## [Problem to work on]
The string "moved" may appear in lines of the listing. Report each line where it does.
──────────
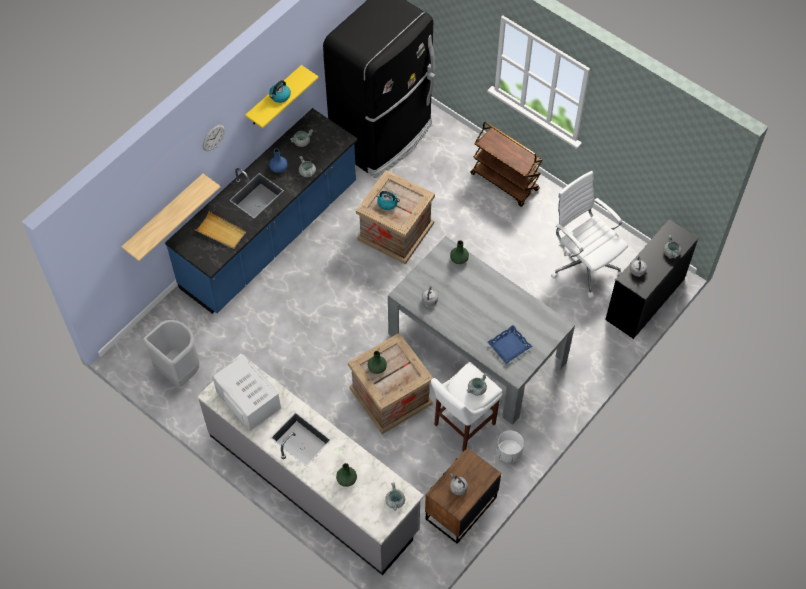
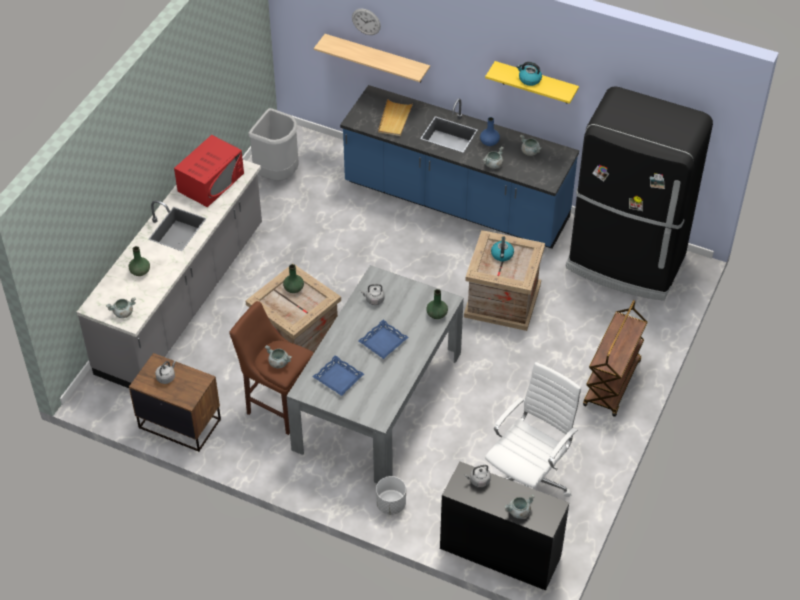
camera: 75 degrees right, 10 degrees down
wall clock [203,124,225,151] -> wall clock moved to [352,9,381,35]
white microwave [212,354,281,431] -> red microwave [174,135,244,207]
white stool [431,362,502,452] -> brown stool [230,301,314,435]
white planter [497,431,524,463] -> white planter moved to [376,476,406,515]
none -> blue tray [358,320,409,359]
──────────
## [Output of the task]
wall clock [203,124,225,151] -> wall clock moved to [352,9,381,35]
white planter [497,431,524,463] -> white planter moved to [376,476,406,515]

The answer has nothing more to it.